花火横丁花火観覧回想記
− 観覧探求編 −

水上花火を探求−投込み式考察編−

基本編
投込み式とは・・
水上花火(打揚げ方式考察編)でも記載しましたが、モーターボートを
高速で走らせながら花火玉に直接点火し、水上に投下する方法です。
言い換えると、点火して延時線が燃え尽きて、花火が開く前までに
花火の開花範囲から『逃げる』という、だいぶズリルたっぷりな・・・
大変なお仕事なのです。

←『花火玉』に点火、水上へ投下する瞬間
花火の構造
普通の花火玉と同じ構造なのですが、その親導(導火線)を長く延長し
(これを延時と呼ぶ)、火が消えないように防水加工を施してあります。
基本的に玉本体へ直接的な防水加工や、浮力の追加等はしていない
事が殆どの様です。延時線は玉の大きさにより開花径が違うので、
大きさや用途により、燃える時間を変えています。

←爆弾みたいな『花火玉』・・長い線が『防水延時導火線』


考察編
開花角度の違い
水上といっても玉が水面に完全に浮いている状態では無いので、水の抵抗を受けて、180度の半円開花
とはいきません。概ね120度くらいの開花となり、玉の状態や水面の状態などの状況によっては、開花
角度が広くなったり、逆に90度くらいに吹き上げてしまう事もあります。
写真は『同一大会、同一業者さ製の3号玉』、投げ込み式水上花火の写真になります
左は180度、右は120度開花になりました。同条件でも、この様にバラツキが発生します。
開花角度を考える
実際の現象とは異なる部分もありますが、下記仮定の元簡単に考えてみましょう
仮定1:玉から星が飛出す場所は一定
仮定2:玉は開花時に浮き上がらない
地上の場合(自爆花火)
地面に接地している場所)は、接地圧力で出ない。
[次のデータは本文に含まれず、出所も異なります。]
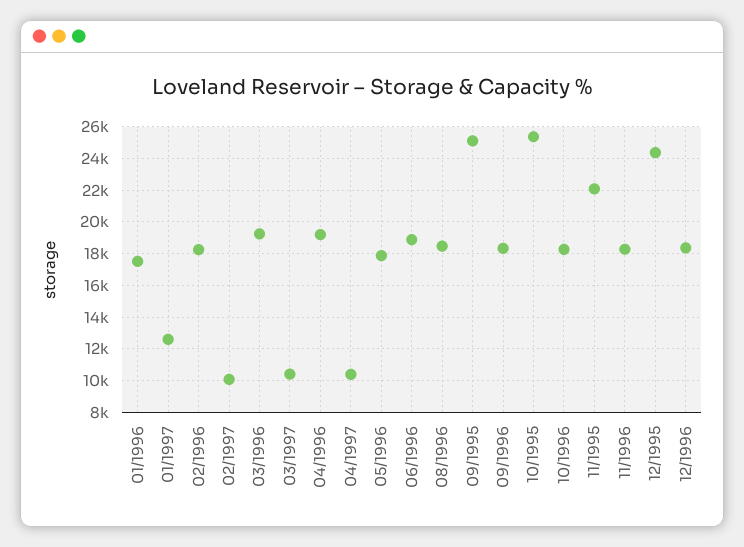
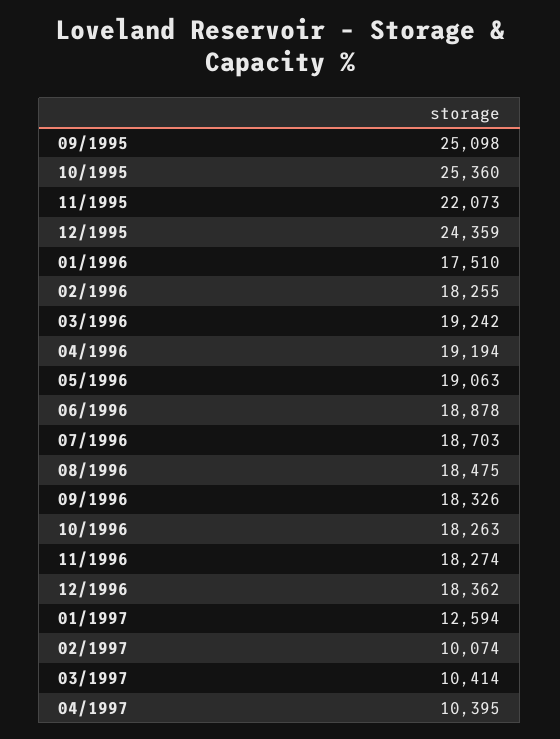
  {
    "01/1996": 17510,
    "01/1997": 12594,
    "02/1996": 18255,
    "02/1997": 10074,
    "03/1996": 19242,
    "03/1997": 10414,
    "04/1996": 19194,
    "04/1997": 10395,
-   "05/1996": 18000,
+   "05/1996": 19063,
    "06/1996": 18878,
    "08/1996": 18475,
    "09/1995": 25098,
    "09/1996": 18326,
    "10/1995": 25360,
    "10/1996": 18263,
    "11/1995": 22073,
    "11/1996": 18274,
    "12/1995": 24359,
-   "12/1996": 18362
+   "12/1996": 18362,
+   "07/1996": 18703
  }

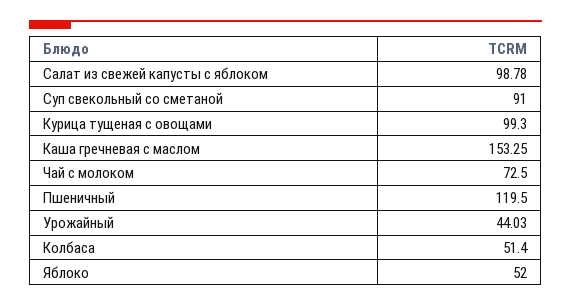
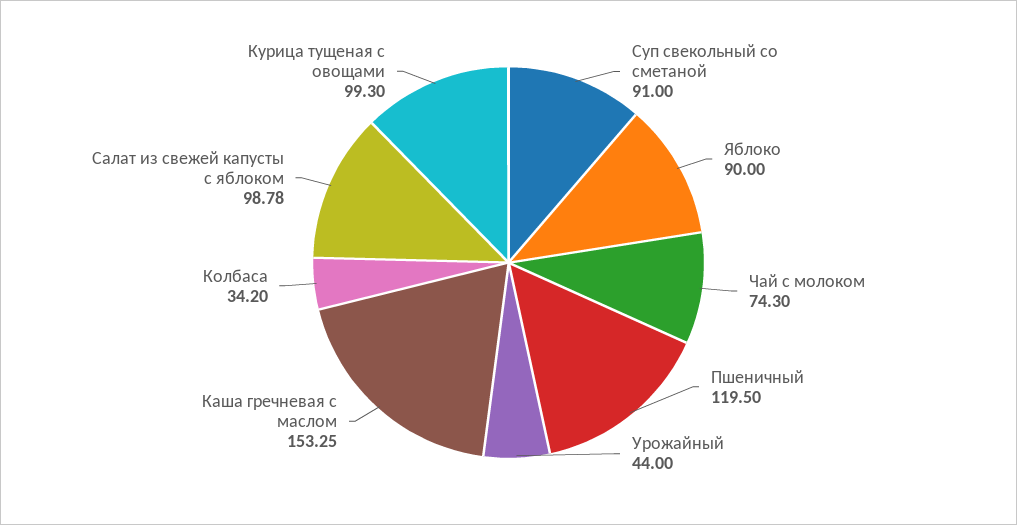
  {
    "Салат из свежей капусты с яблоком": 98.78,
    "Суп свекольный со сметаной": 91,
    "Курица тущеная с овощами": 99.3,
    "Каша гречневая с маслом": 153.25,
-   "Чай с молоком": 72.5,
+   "Чай с молоком": 74.3,
    "Пшеничный": 119.5,
-   "Урожайный": 44.03,
+   "Урожайный": 44,
-   "Колбаса": 51.4,
+   "Колбаса": 34.2,
-   "Яблоко": 52
+   "Яблоко": 90
  }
基本的
に他の場所からは出るが、地面に当る場所では、高速で
地面に当り破壊や消化(以上不発光)、バウンドして減速し
ながら外側に向かう(発光・写真A参照)。以上の事項によ
り、ほぼ半円形に見える(水上設置式の場合もほぼ同様
水上の場合
水中に沈んでいる部分にツボがあります。花火玉は『球』
ですので、玉の内側には均等に圧力が掛りますが、外側
は水上(大気圧)と水中(水圧)で、外圧が違うので、圧力
が小さい水上側(赤色)が最弱部位となり、ここに応力が
集中し、噴上げるように開花します。上記理由により、玉
の沈み具合によって開花角度が左右されやすく、開き方
にバラツキが発生すると思われます。

バラツク『理由』を考察
水面に投げ込む・といっても、50cm程度の高さから『落とし込む』のであって、しかも着水直後に『開花』
する事も無い。よって要因的には『浮力』が最大の理由と考えられるのですが・・・
水の密度を1とした時、玉との密度差が『浮く量』と仮定で
きます。密度=重さ÷体積(3/4πr3ですから・・・

3寸玉 直径9cm重量250g(代表値)
     250/(4×3.14×4.5^3/3)≒0.65 約65%が沈降
4寸玉 直径12cm重量500g(代表値)
     500/(4×3.14×6.0^3/3)≒0.55
 約65%が沈降
水面に顔を出す比率は、直径と重量の比率に左右されるようです。水上玉は『筒』に入れる事も無い
ので、玉自体に浮力を得る細工もできそうで、実際そんな玉も有るという話を聞いた事があります。
海面の状態(波)や、紙の給水性(といっても10秒程度では無視できそう)の影響もあるでしょう。